Louis was born at Versailles on February 15, 1710, the great-grandson of Louis XIV, whom he succeeded at the age of five. Philippe II, duc d'Orléans, governed as regent until Louis reached his legal majority in 1723. In 1725 the king married Maria Leszczyńska, daughter of Stanisław I of Poland. The following year his former tutor, André Hercule de Fleury, became the chief minister. Fleury gave France a stable administration until his death 17 years later. Thereafter Louis himself was in nominal control, but he took only a sporadic interest in government and never followed any consistent policy at home or abroad. He was frequently influenced by his mistresses, the most powerful of whom was the marquise de Pompadour.

France was involved in three wars during Louis’s reign.
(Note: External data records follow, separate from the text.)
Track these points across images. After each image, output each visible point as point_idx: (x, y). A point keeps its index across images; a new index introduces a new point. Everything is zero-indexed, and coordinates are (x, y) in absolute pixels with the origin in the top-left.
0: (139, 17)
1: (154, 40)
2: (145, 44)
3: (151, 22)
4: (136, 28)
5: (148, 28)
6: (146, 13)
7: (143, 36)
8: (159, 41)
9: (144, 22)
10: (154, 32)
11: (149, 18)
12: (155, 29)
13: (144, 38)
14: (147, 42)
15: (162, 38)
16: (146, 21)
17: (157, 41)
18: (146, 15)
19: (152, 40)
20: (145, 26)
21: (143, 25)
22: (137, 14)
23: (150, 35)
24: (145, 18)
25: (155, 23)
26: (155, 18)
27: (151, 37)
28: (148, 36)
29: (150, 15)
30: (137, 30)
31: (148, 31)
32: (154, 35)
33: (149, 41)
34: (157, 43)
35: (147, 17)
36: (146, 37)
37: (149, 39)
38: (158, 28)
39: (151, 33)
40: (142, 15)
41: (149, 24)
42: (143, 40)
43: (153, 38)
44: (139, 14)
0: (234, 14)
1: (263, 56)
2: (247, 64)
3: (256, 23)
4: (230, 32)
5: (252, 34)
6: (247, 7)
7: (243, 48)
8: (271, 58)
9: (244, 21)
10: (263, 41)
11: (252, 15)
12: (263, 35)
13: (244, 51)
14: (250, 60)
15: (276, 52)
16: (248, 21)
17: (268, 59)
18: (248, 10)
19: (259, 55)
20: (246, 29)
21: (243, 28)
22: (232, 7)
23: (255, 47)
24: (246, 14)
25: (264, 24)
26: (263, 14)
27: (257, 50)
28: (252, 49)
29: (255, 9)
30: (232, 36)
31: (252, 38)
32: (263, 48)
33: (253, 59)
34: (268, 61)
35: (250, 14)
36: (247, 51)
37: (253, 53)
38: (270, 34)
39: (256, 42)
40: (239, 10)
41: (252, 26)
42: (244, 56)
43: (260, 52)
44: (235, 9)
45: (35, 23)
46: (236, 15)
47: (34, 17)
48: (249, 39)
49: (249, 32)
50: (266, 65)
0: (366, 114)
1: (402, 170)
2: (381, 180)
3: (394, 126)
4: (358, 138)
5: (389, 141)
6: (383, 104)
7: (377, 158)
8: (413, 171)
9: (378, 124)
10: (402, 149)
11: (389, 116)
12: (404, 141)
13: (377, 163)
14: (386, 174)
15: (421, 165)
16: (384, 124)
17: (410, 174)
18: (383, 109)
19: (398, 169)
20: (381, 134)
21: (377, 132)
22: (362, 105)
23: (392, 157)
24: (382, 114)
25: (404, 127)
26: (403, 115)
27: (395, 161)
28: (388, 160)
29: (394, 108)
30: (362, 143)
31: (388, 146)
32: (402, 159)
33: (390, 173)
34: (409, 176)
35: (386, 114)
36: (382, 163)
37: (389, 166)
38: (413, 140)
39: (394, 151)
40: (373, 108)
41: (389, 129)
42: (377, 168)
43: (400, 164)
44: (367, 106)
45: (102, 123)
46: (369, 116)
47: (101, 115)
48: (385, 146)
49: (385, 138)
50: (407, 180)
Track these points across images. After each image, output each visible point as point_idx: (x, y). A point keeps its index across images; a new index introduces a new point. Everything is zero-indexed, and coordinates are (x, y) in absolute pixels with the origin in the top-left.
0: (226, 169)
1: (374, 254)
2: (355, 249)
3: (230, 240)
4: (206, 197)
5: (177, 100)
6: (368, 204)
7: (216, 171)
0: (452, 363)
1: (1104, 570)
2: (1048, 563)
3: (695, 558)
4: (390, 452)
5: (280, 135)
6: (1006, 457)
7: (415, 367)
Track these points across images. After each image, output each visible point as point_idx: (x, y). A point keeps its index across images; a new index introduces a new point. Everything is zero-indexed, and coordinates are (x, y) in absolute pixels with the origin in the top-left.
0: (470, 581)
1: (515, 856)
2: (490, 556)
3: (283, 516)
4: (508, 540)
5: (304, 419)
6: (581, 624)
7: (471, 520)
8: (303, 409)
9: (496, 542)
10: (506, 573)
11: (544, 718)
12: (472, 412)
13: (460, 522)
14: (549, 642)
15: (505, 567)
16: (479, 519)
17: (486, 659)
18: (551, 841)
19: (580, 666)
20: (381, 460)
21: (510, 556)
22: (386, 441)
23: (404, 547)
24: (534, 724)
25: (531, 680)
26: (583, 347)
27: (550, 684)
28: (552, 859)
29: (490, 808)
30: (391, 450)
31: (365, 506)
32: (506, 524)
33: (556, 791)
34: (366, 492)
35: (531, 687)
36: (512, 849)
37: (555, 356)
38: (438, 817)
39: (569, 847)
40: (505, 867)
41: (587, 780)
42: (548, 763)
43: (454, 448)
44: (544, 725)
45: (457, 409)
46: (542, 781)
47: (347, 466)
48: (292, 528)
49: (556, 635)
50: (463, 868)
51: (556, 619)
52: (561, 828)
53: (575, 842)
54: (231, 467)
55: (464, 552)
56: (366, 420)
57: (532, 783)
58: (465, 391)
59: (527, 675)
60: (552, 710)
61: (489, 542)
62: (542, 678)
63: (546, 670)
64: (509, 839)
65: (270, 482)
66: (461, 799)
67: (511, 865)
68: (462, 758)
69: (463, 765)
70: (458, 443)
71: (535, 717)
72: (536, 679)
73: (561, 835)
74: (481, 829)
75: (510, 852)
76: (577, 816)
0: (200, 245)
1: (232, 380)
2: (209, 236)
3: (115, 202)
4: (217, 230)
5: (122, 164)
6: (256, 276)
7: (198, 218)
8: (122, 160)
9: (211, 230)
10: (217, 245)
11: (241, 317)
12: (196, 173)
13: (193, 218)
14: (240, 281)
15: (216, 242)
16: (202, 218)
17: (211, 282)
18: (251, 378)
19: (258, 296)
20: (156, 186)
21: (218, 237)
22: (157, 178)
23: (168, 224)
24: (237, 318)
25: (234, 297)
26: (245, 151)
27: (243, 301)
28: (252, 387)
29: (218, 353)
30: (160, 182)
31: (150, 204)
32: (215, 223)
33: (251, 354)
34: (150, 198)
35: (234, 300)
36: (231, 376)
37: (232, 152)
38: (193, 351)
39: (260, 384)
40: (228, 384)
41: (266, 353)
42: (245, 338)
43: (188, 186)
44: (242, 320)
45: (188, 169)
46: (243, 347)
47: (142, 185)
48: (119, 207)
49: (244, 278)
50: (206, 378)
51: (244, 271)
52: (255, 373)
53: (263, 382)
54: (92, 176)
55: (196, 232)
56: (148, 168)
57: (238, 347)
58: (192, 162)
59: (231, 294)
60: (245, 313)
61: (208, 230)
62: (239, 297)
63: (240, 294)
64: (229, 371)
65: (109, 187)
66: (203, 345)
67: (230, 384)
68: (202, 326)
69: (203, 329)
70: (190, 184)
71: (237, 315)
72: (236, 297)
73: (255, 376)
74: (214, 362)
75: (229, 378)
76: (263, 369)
As a result of the first, the War of the Polish Succession (1733-1735), France gained the province of Lorraine. The second, the War of the Austrian Succession (1740-1748), which marked the beginning of a colonial struggle with Britain, was indecisive. In the last, the Seven Years’ War (1756-1763), France, crippled by corruption and mismanagement, lost most of its overseas possessions to the British. French foreign policy in this period was made chaotic by Louis’s “secret diplomacy,” as his agents in other countries sometimes pursued aims that were in conflict with those of his own ministers. The situation improved somewhat in the 1760s, when a new minister, the duc de Choiseul, restored some order to the government and tried to repair the damage done by the Seven Years’ War.

In the last years of his reign, Louis cooperated with his chancellor, René de Maupeou, in an effort to reform the country's inequitable and inefficient system of taxation. In 1771 the parlements, or sovereign courts, which had opposed reform, were reorganized and stripped of their power to obstruct royal decrees. Measures were then implemented to tax the previously exempt nobility and clergy, but these were reversed after the king’s death at Versailles on May 10, 1774. Louis XV’s reported prophecy, “After me, the deluge,” was fulfilled in the overthrow of the French monarchy less than two decades later.